This unpunctuated exhortation of the dark-eyed prophetess was here diverted into a new channel by the arrival of Miss Patty Honeywood, who had left her cousin Frank, and had brought her sketch-book to the spot where "the pretty gentleman" and the fortune-teller were standing,
"I do so want to draw a real gipsy," she said. "I have never yet sketched one; and this is a good opportunity. These little brownies of children, with their Italian faces and hair, are very picturesque in their rags."
"Oh! do draw them!" said Verdant enthusiastically, as he perceived that the rest of the party had passed out of sight. "It is a capital opportunity, and I dare say they will have no objection to be sketched."
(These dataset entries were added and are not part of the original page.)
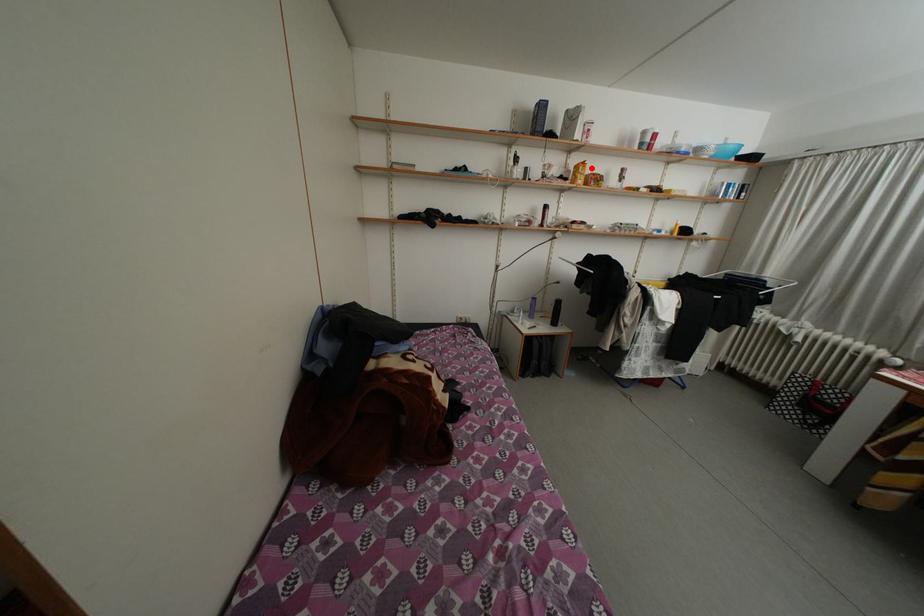
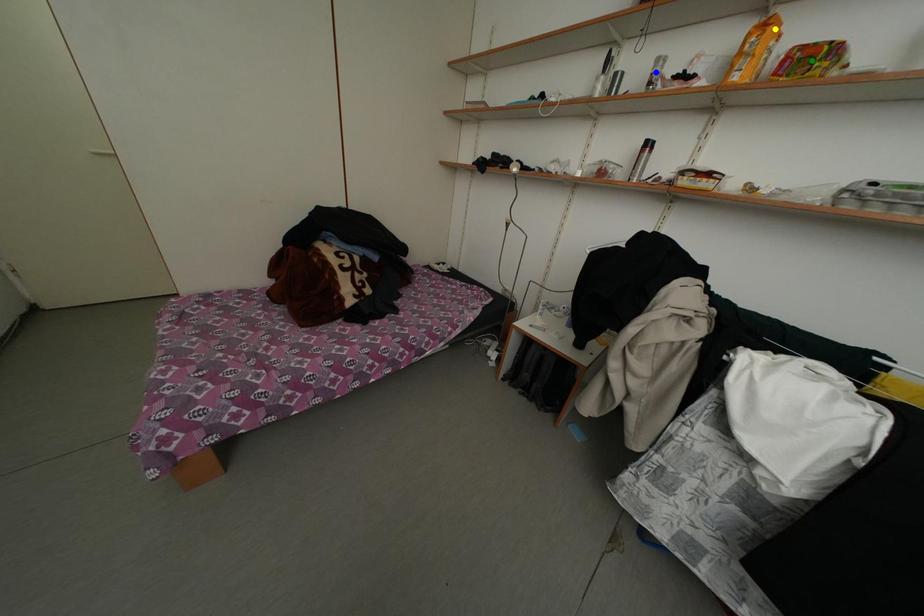
Question: I am providing you with two images of the same scene from different viewpoints. A red point is marked on the first image. You are given multiple points on the second image. Which point in image 2 represents the same 3d spot as the red point in image 1?

Choices:
 (A) green point
 (B) yellow point
 (C) blue point

Answer: (B)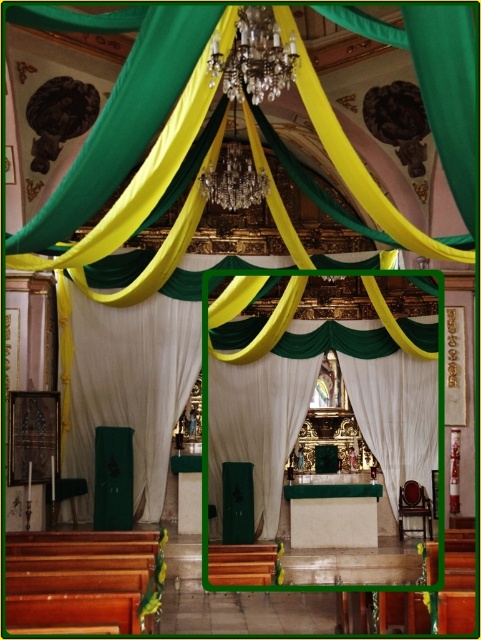
Is white sheer curtain at center below white satin curtain at center?

Yes.

Is white sheer curtain at center bigger than white satin curtain at center?

Yes.

Describe the element at coordinates (128, 387) in the screenshot. I see `white sheer curtain at center` at that location.

This screenshot has width=481, height=640. I want to click on white sheer curtain at center, so click(x=128, y=387).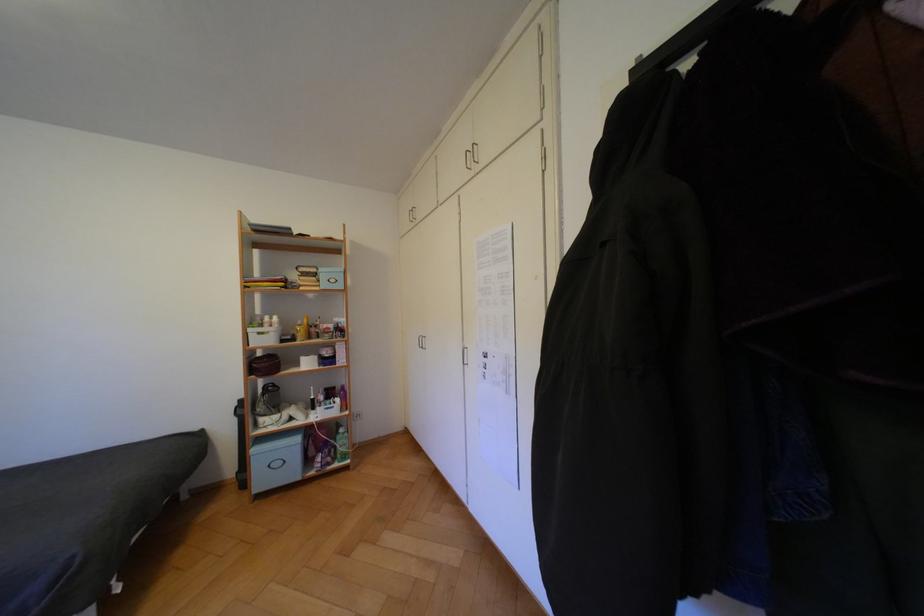
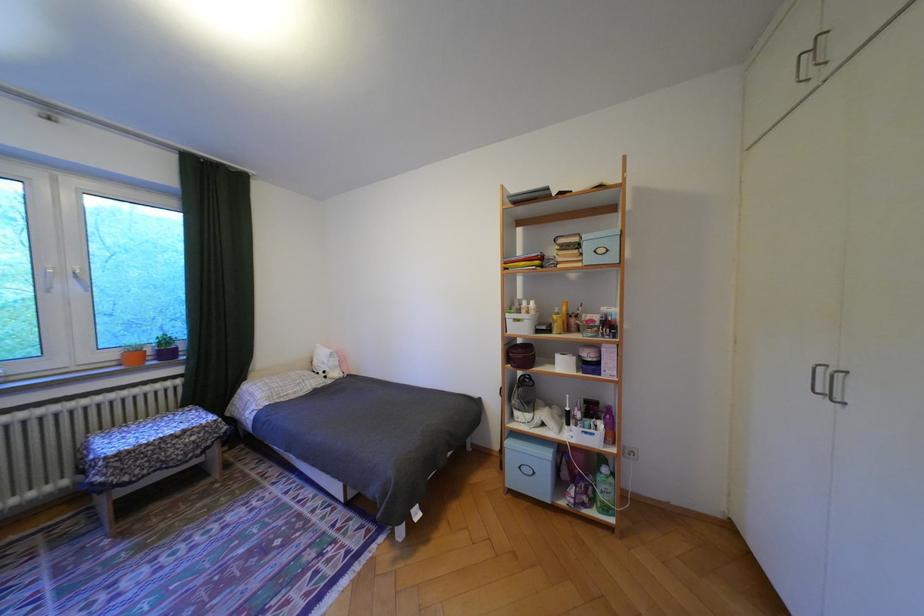
Find the pixel in the second image that matches [275,363] in the first image.

(531, 355)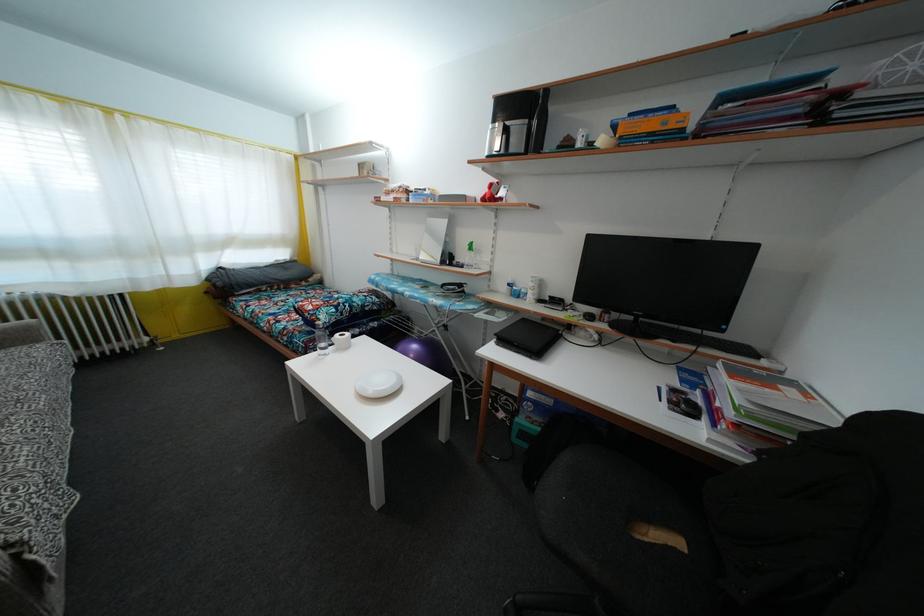
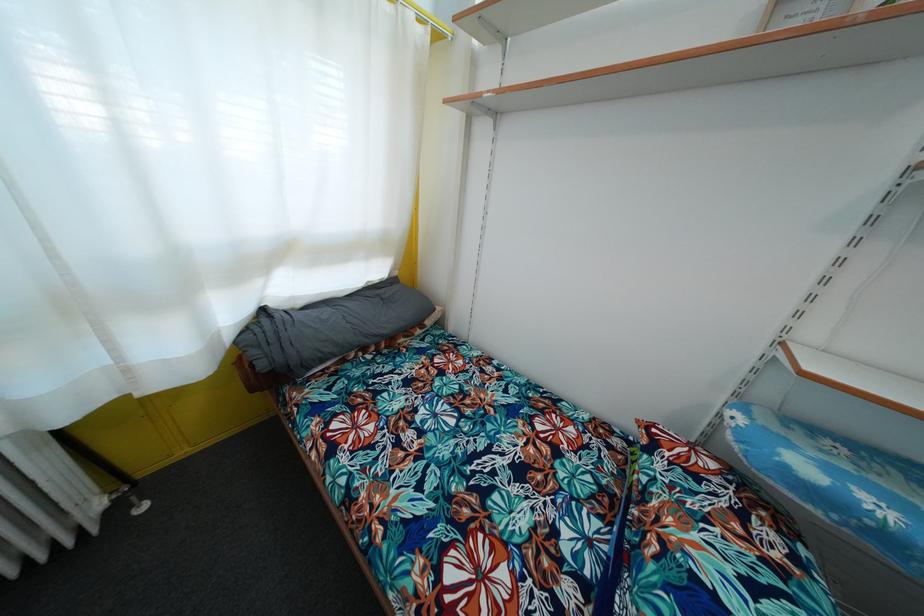
The images are taken continuously from a first-person perspective. In which direction are you moving?

The cameraman moved toward left, forward.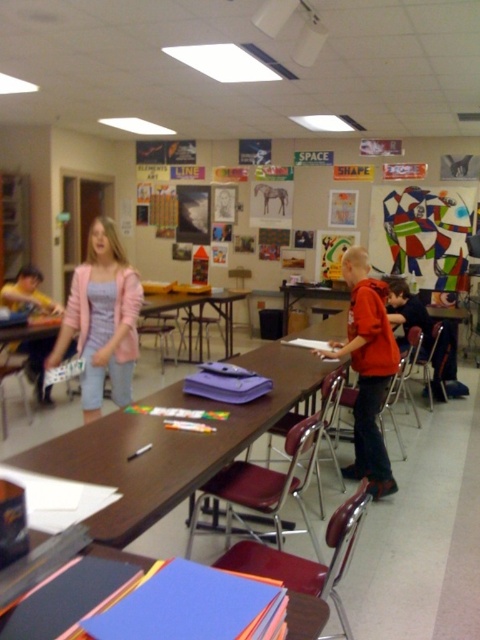
Question: Observing the image, what is the correct spatial positioning of brown wooden table at center in reference to pink fabric jacket at center?

Choices:
 (A) left
 (B) right

Answer: (B)

Question: Is brown wooden table at center to the left of smooth blue paper at center from the viewer's perspective?

Choices:
 (A) no
 (B) yes

Answer: (A)

Question: Which object is the farthest from the smooth blue paper at center?

Choices:
 (A) brown wooden table at center
 (B) orange matte shirt at center
 (C) pink fabric jacket at center

Answer: (B)

Question: Is orange matte shirt at center smaller than smooth blue paper at center?

Choices:
 (A) no
 (B) yes

Answer: (A)

Question: Considering the real-world distances, which object is closest to the smooth blue paper at center?

Choices:
 (A) orange matte shirt at center
 (B) brown wooden table at center

Answer: (B)

Question: Which point is farther to the camera?

Choices:
 (A) smooth blue paper at center
 (B) brown wooden table at center
 (C) orange matte shirt at center
 (D) pink fabric jacket at center

Answer: (C)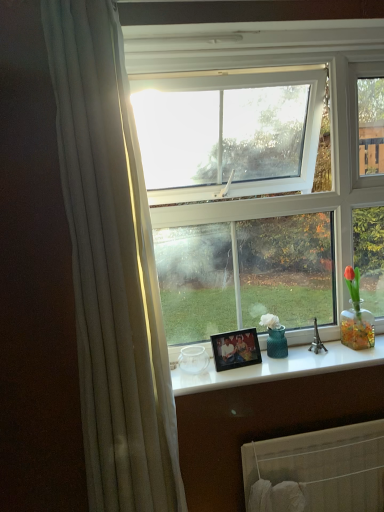
This screenshot has height=512, width=384. Identify the location of vacant point to the right of wooden photo frame at center. (282, 367).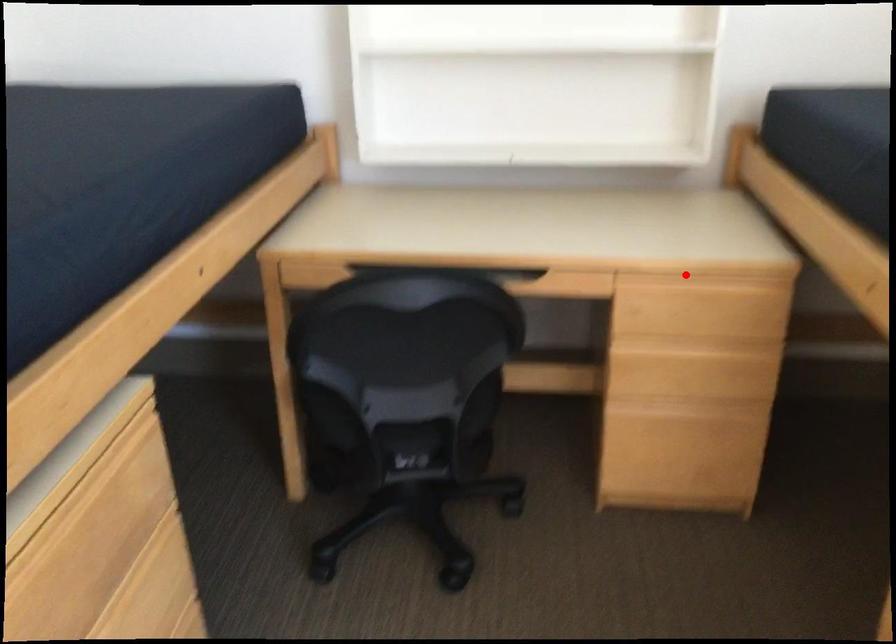
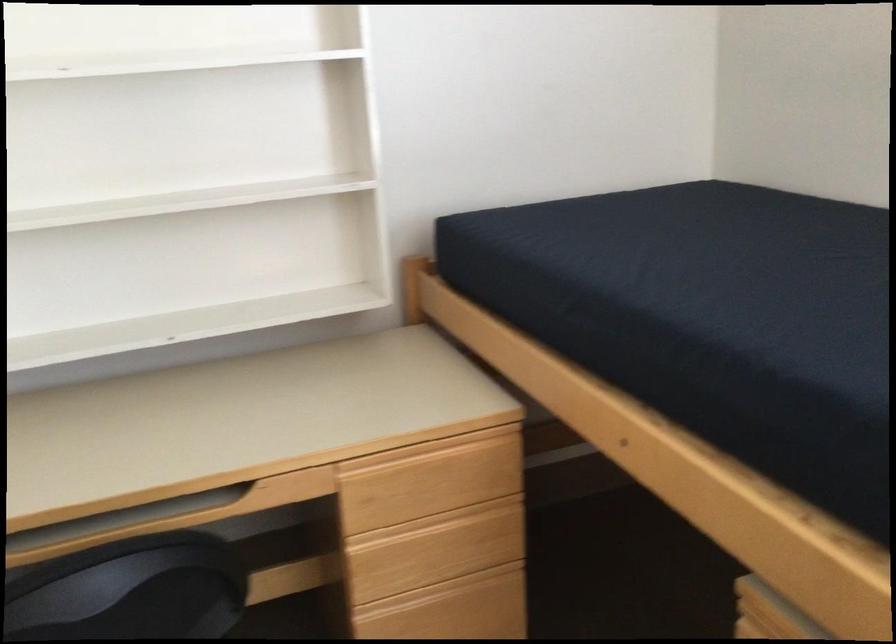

"May the heavens be the hardest bed you'll ever have to lie on my pretty rosebud," said the unpunctuating descendant of John Faa, as she addressed herself to Miss Patty; "and you're welcome to take the poor gipsy's pictur[e] and to cross her hand with the shining silver while she reads the stars and picks you out a prince of a husband and twelve pretty bairns like the" -
"No, no!" said Miss Patty, checking the gipsy in her bounteous promises. "I'll give you something for letting me sketch you, but I won't have my fortune told. I know it already; at least as much as I care to know." A speech which Mr. Verdant Green interpreted thus: Frederick Delaval has proposed, and has been accepted.
"Pray don't let me keep you from the rest of the party," said Miss Patty to our hero, while the gipsy shot out fragments of persuasive oratory. "I can get on very well by myself."
"She wants to get rid of me," thought Verdant. "I dare say her cousin is coming back to her." But he said, "At any rate let me stay until Mr. Delaval rejoins you."
"Oh! he is gone on with the rest, like a polite man. The Miss Maxwells and their cousins were all by themselves."
"But you are all by yourself" and, by your own showing, I ought to prove my politeness by staying with you."